Pulse of the Industry
Dunn and Mathes were asked to provide their thoughts on the “pulse” of the industry and its high-level challenges, as well as the growth opportunities.
While he walked the show floor at ISC West this year, Dunn says, the hot topics are about cybersecurity, the cloud and artificial intelligence, which weren’t mentioned much in the physical security business a decade ago. Most organizations are taking a more holistic approach involving the cyber and physical realms, and consumers of the technology and services “are becoming much more educated,” he says.
Mathes says the industry is facing a very dynamic problem reducing risk with adversaries that are constantly evolving.
“So, the industry, as a whole, is always looking to leverage new technologies,” whether it’s AI, the cloud or other technology, Dunn says. “I think we continue to see the end user demand new and more advanced technologies for them to be able to respond to a dynamic threat that's changing on a regular basis. So, we still see a very robust industry.”
Perspective on AI
AI was top of mind at ISC West.

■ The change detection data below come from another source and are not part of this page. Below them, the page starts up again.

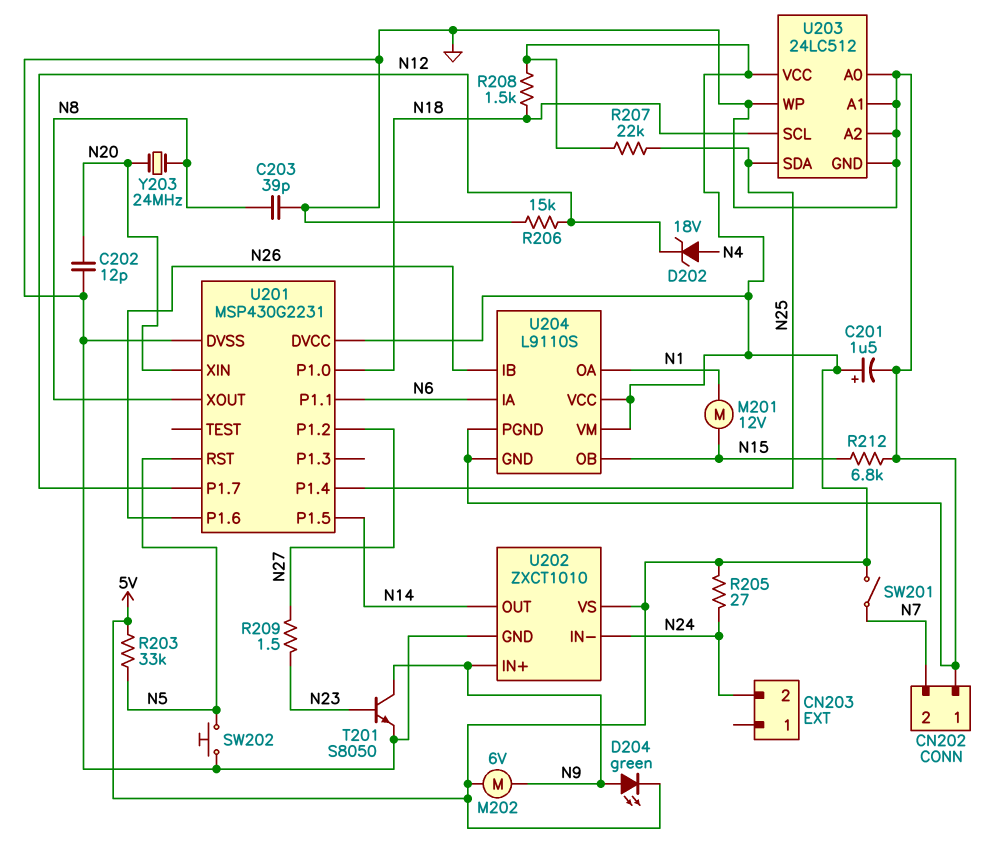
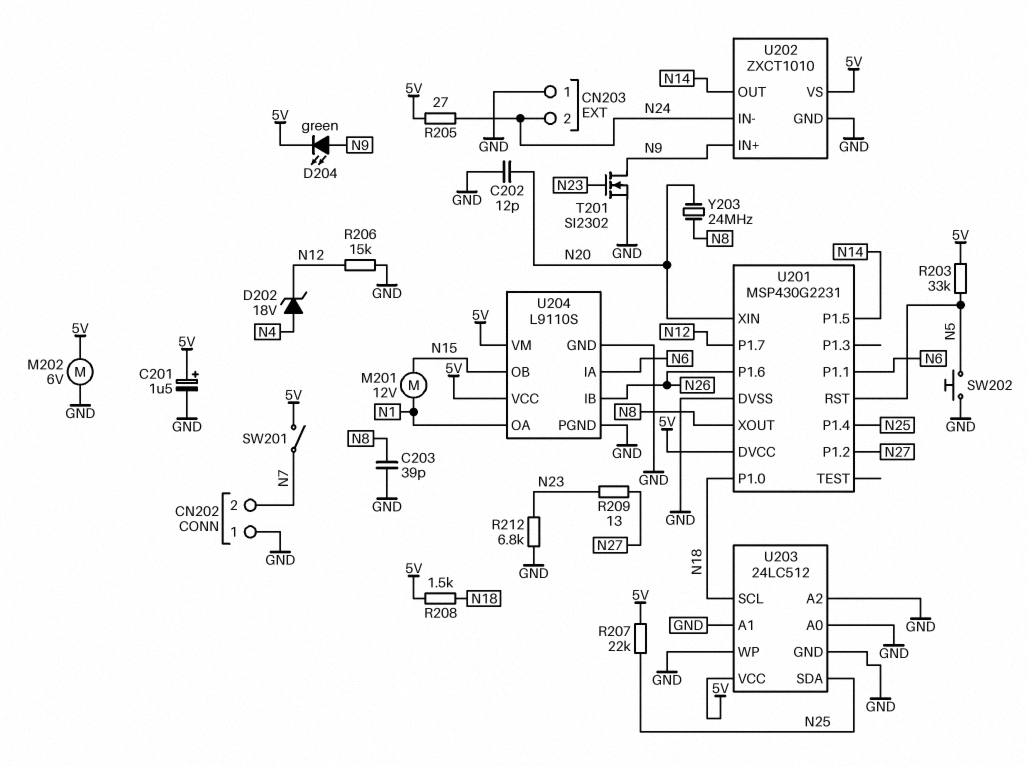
CN203 pin 1: none -> GND
M202: motor 6V (5V, N9) -> motor 6V (5V, GND)
R209: 1.5 (N23, N27) -> 13 (N23, N27)
R212: 6.8k (GND, N15) -> 6.8k (GND, N23)
T201: NPN S8050 (B N23, C N9, E GND) -> NMOS SI2302 (G N23, D N9, S GND)

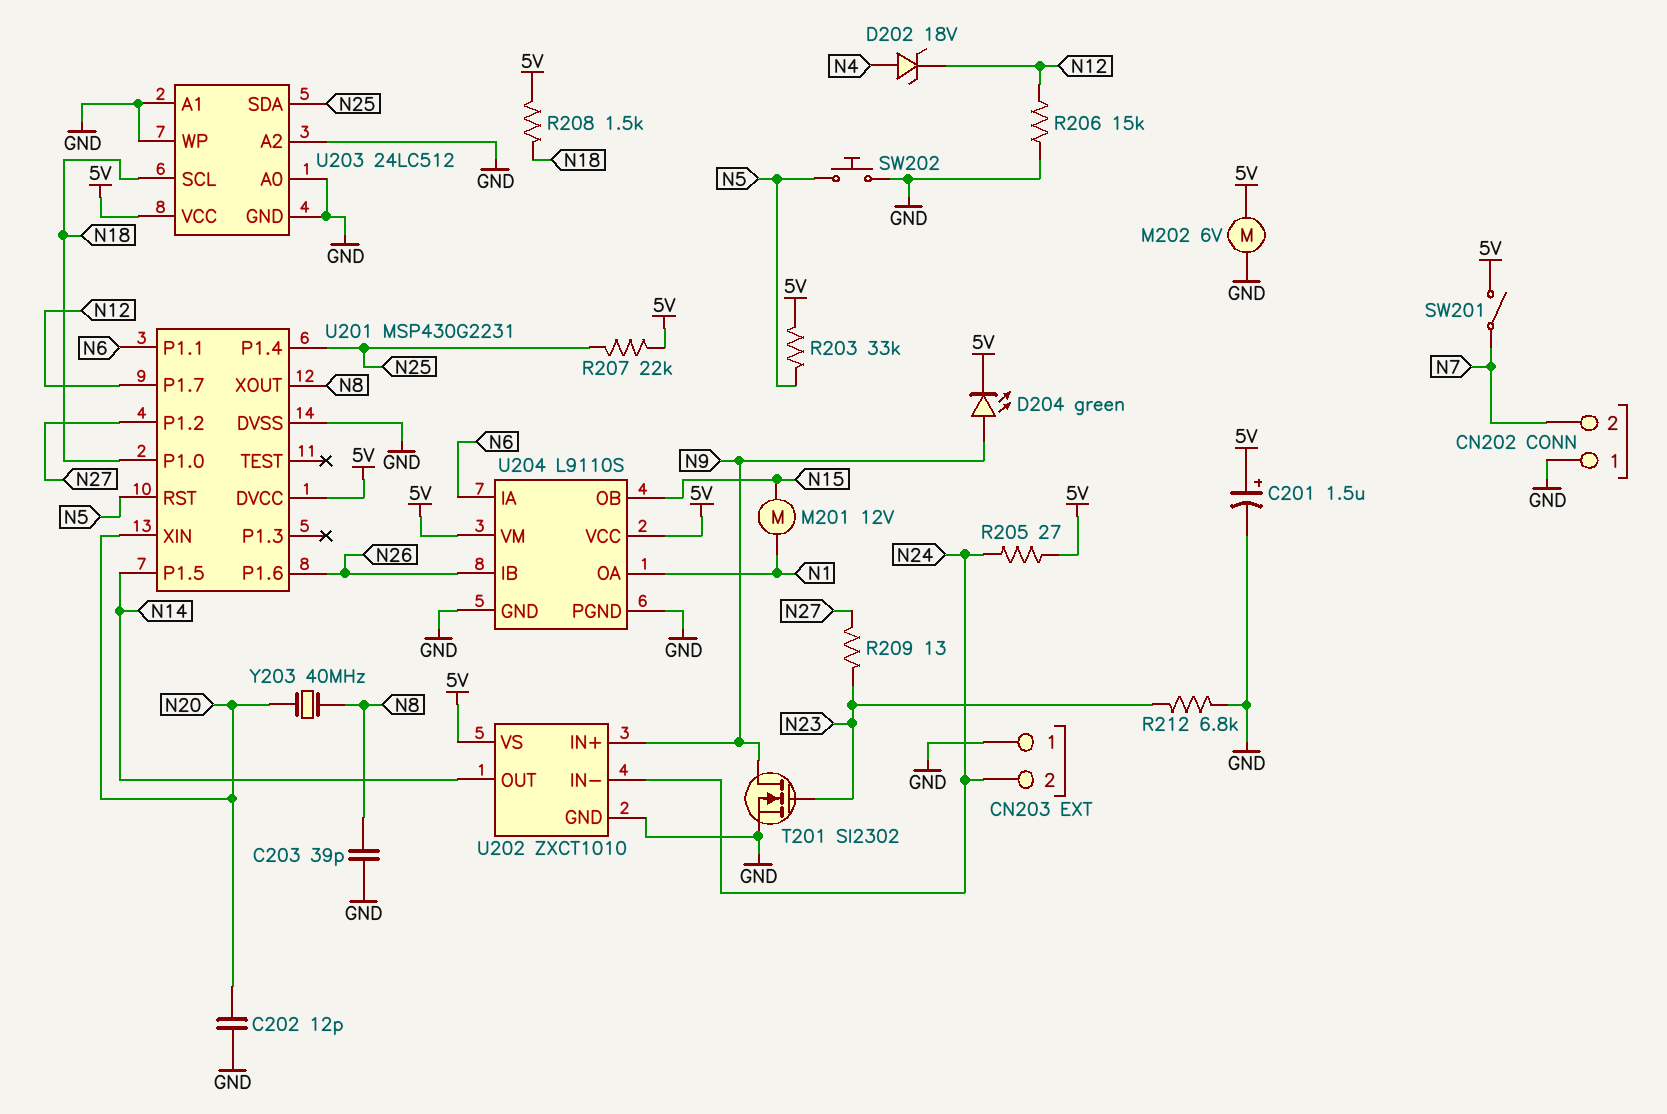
Y203: 24MHz (N8, N20) -> 40MHz (N8, N20)

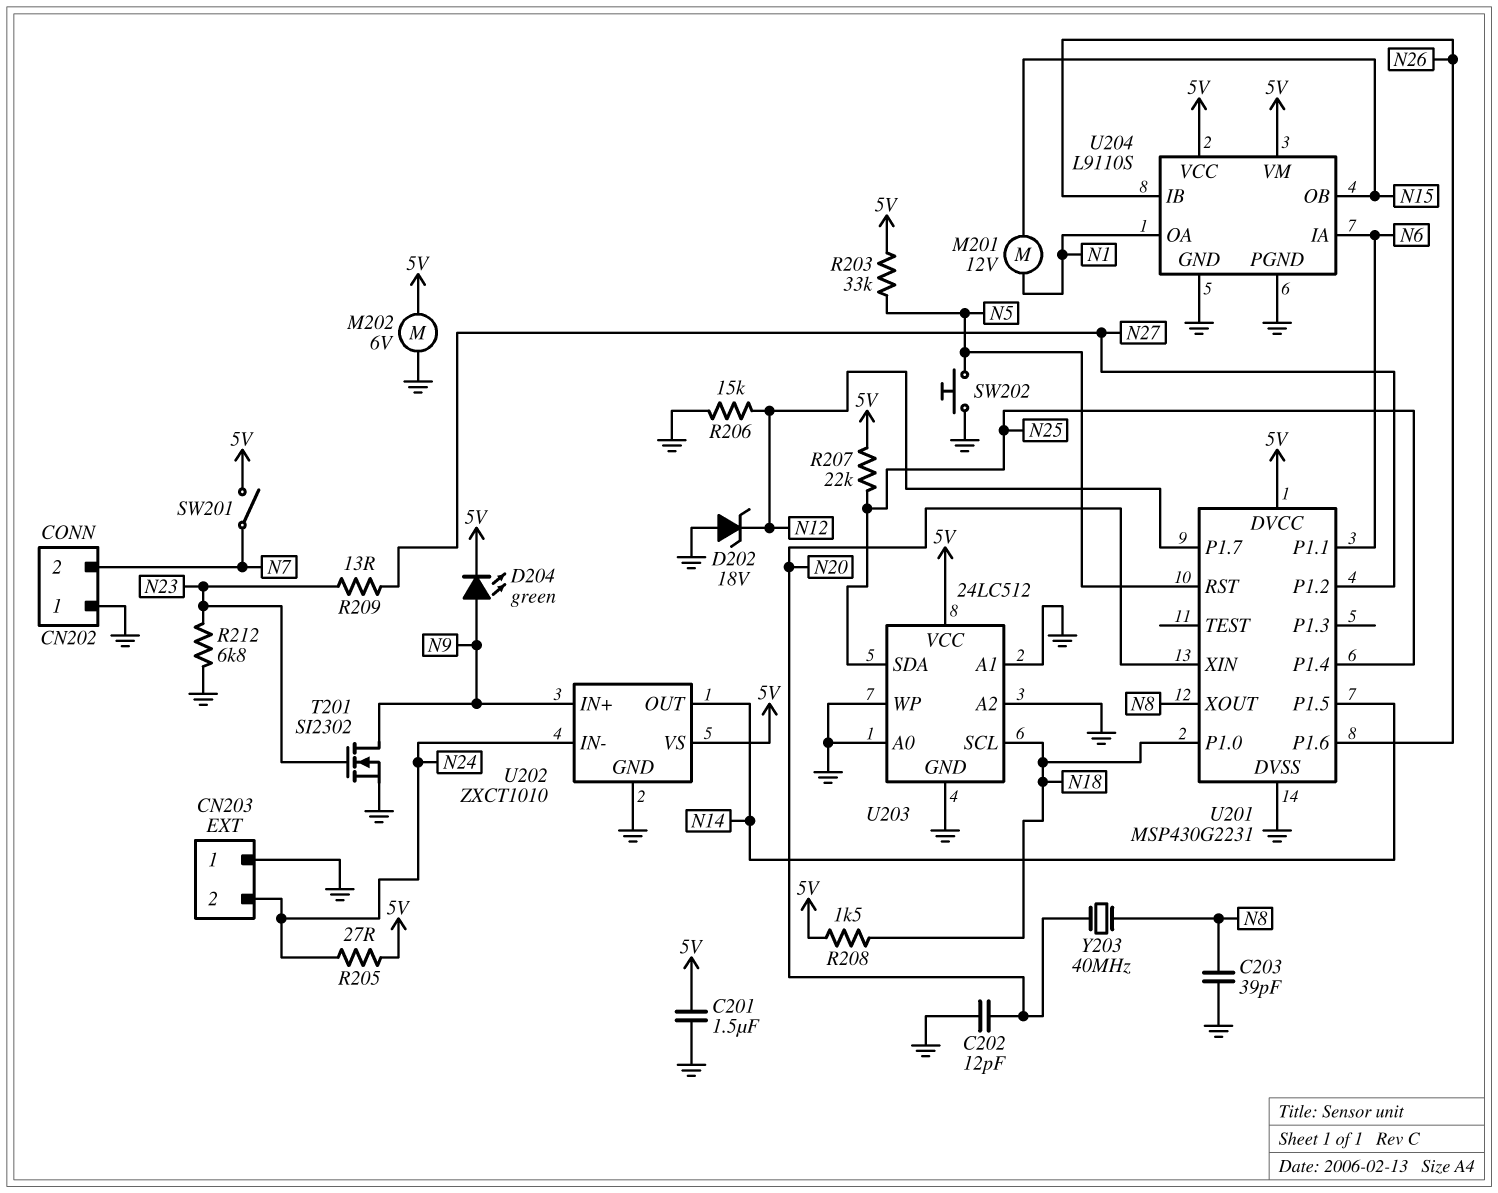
C201: 1.5uF (plus 5V, minus GND) -> 1.5uF (5V, GND)
D202: zener 18V (A N4, K N12) -> zener 18V (A GND, K N12)

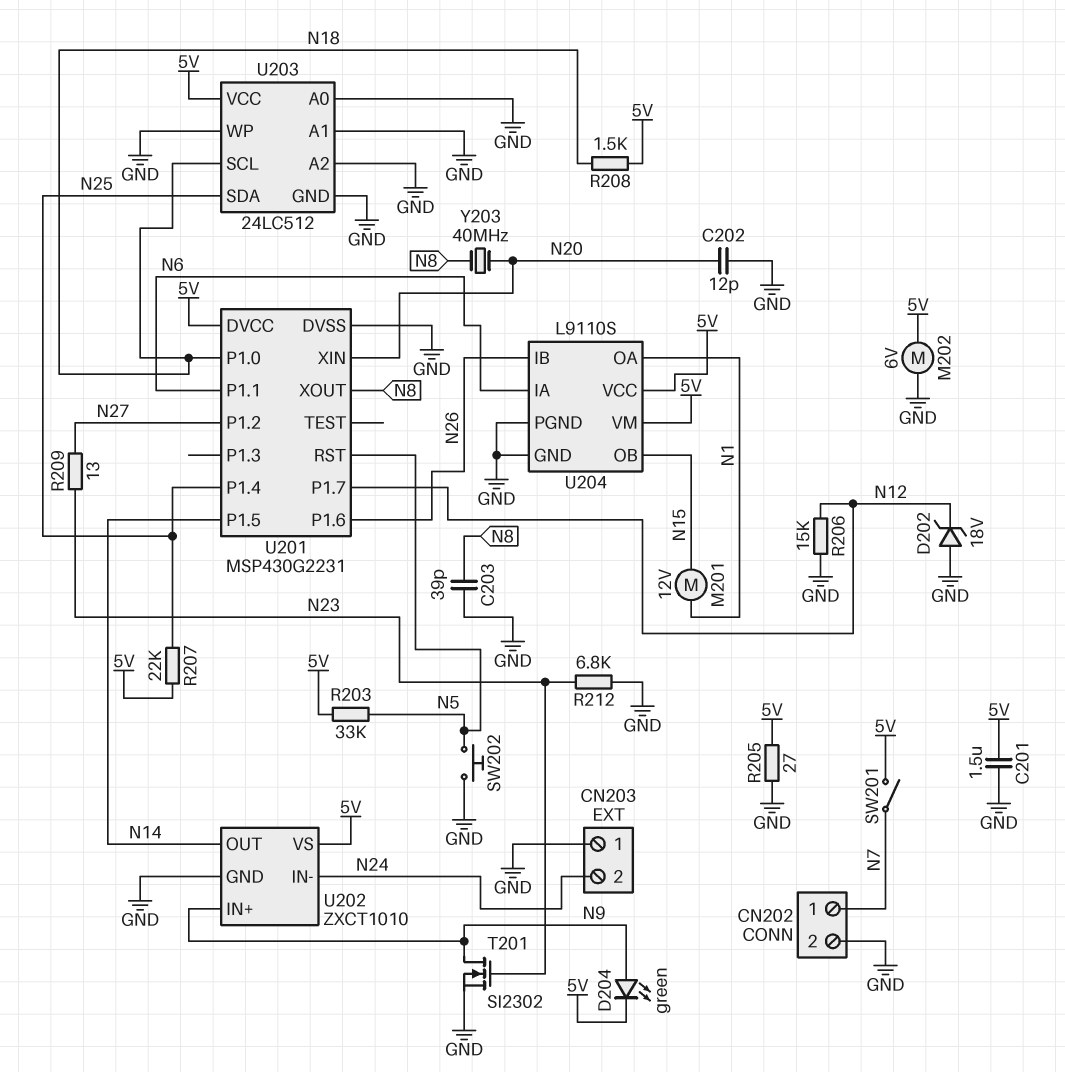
CN202 pin 1: GND -> N7
CN202 pin 2: N7 -> GND
R205: 27 (5V, N24) -> 27 (5V, GND)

Many attendees were trying to separate myth vs. fact and trying to get past the marketing spin to understand what technology works in the security world – and what responsible and reliable AI technology use looks like.
Dunn and Mathes were asked directly if the security industry itself was guilty of creating “hype” around AI.

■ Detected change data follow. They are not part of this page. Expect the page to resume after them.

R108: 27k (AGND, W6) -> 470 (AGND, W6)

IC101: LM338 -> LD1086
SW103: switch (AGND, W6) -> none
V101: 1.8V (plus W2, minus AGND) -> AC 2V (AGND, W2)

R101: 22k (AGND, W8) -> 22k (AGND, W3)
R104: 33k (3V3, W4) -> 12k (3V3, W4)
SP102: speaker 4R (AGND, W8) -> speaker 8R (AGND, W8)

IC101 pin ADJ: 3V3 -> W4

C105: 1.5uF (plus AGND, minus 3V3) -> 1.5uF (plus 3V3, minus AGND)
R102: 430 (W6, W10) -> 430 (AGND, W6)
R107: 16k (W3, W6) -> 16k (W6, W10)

Mathes says AI will be a “transformational technology” that will force every industry to examine its impact and identify how hit can be utilized.

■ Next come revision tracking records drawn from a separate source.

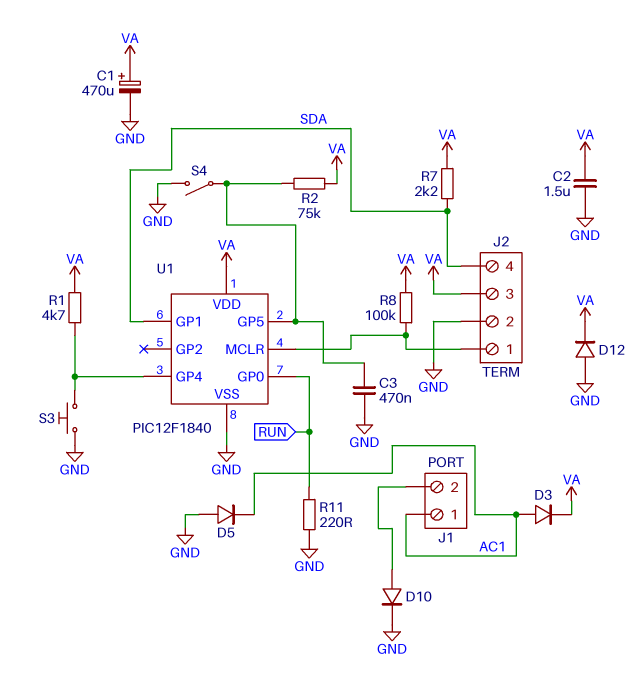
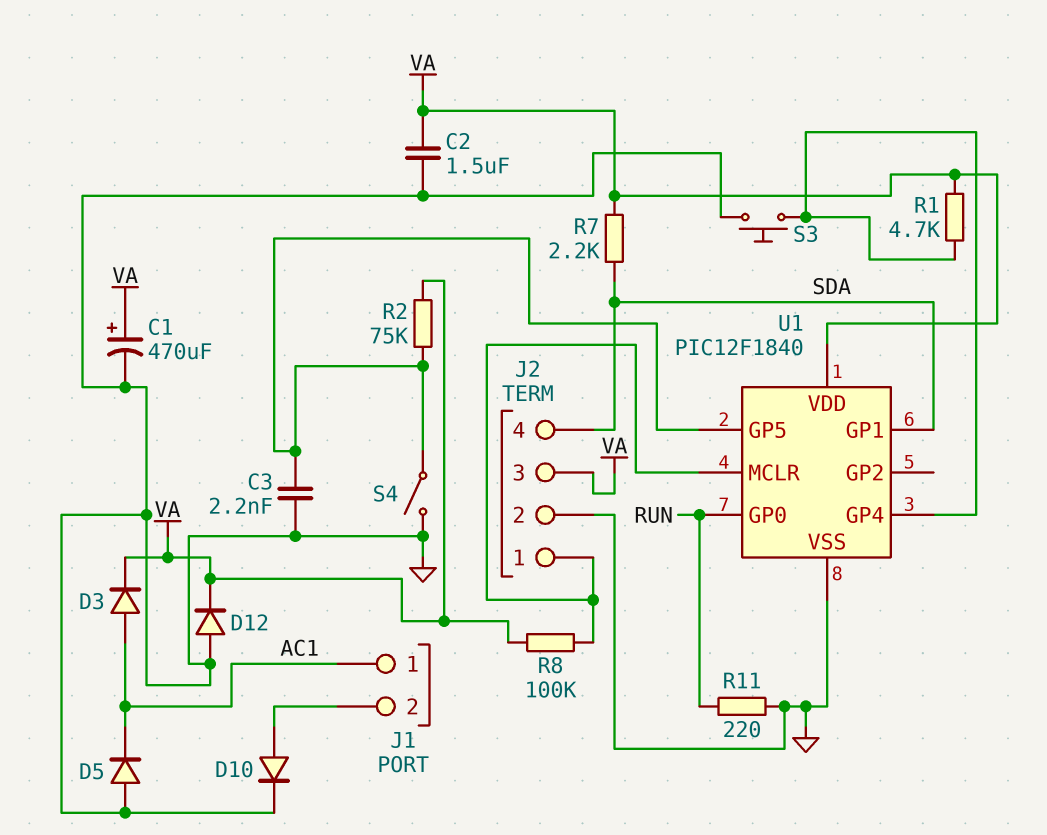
C3: 470nF (GND, U1/GP5) -> 2.2nF (GND, U1/GP5)

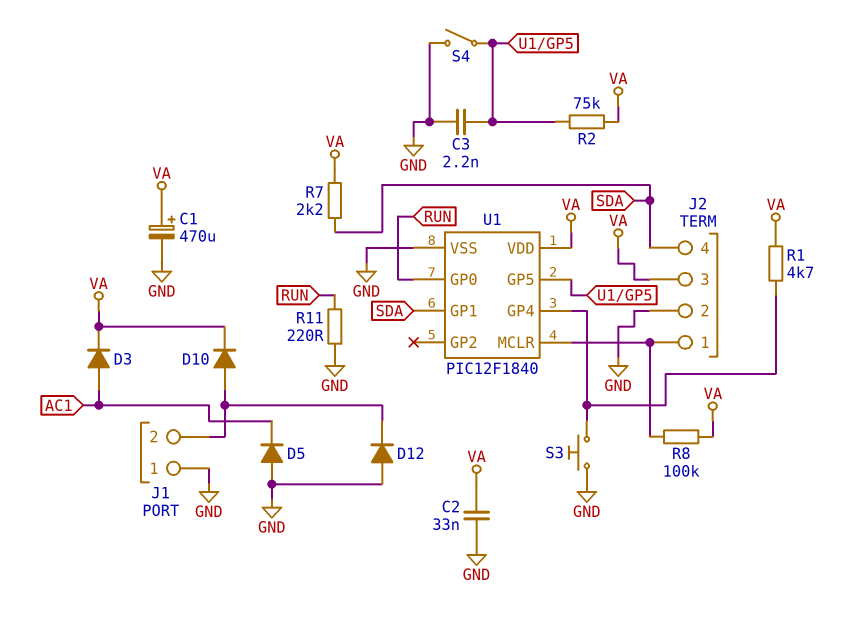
C2: 1.5uF (GND, VA) -> 33nF (GND, VA)
D10: diode (A J1/2, K GND) -> diode (A J1/2, K VA)
D12: diode (A GND, K VA) -> diode (A GND, K J1/2)
J1 pin 1: AC1 -> GND

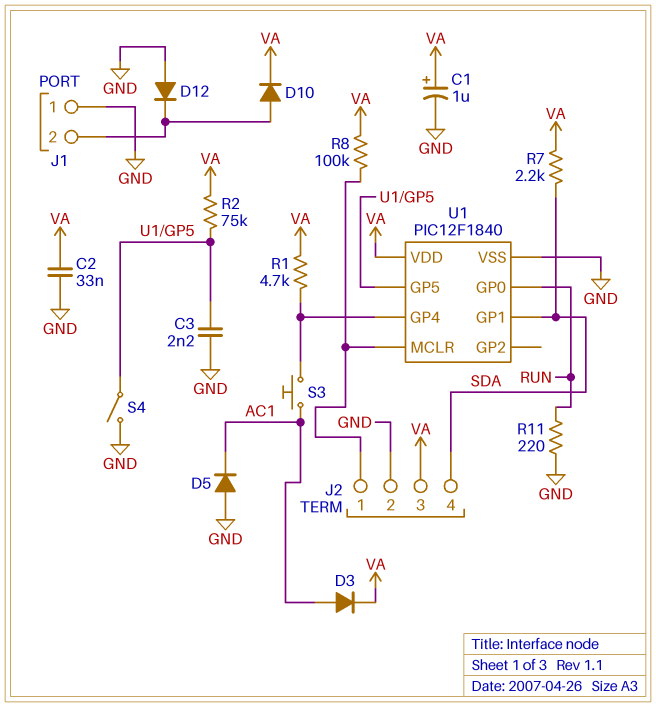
C1: 470uF (plus VA, minus GND) -> 1uF (plus VA, minus GND)
S3: button (GND, U1/GP4) -> button (AC1, U1/GP4)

“To be honest, I think we're still hunting for really good use cases around using artificial intelligence in our industry. Everyone talks about facial recognition and things like that, and the challenges associated with it, but I think it goes a lot deeper than that. A lot of times security systems haven't been built with ready access to data to some outside application.
“I think a lot of the AI challenges we have are, quite frankly, going to come from getting data. Customers just don't have data available in a consumable way for these systems to be able to act on it. We also need the user base to evolve in a direction that allows them to be able to utilize AI. I think a parallel would be the transition to the IP industry when people had analog cameras. If they didn't have network infrastructure, how can you put an IP camera in? If they didn’t have the infrastructure they weren’t going to do it. Today’s infrastructure for AI is data. Figuring out how to normalize that will certainly help.”
“We're really in a world of deep learning right now, not so much AI,” Dunn says. “When I think of AI, that’s where we get to the point where the machines are thinking for themselves. What they’re doing very well today is collating large amounts of data and presenting that to whoever's looking for whatever it may be.
“When we talk to our integrative partners like (Convergint) they want to be able to deliver these solutions and analytics in a repeatable way, rather than having to go back out and keep adjusting things. What we’ve focused on is building something that's very repeatable for use cases such as perimeter detection or identification.
“A big challenge is that the end customer's expectations don’t always match reality. We’ve talked for years about the CSI effect,” Dunn adds. “You see something on TV where, ‘Oh, give me the view from this camera off the rearview mirror from the parking lot.’ It’s three miles away and there he is, right? That never existed, right?
“But people see that on television and they come to us. We must manage those expectations because I think a lot of hype, in general, is about what AI can do. So, we try to set the expectations, educate and make things as deployable as possible.”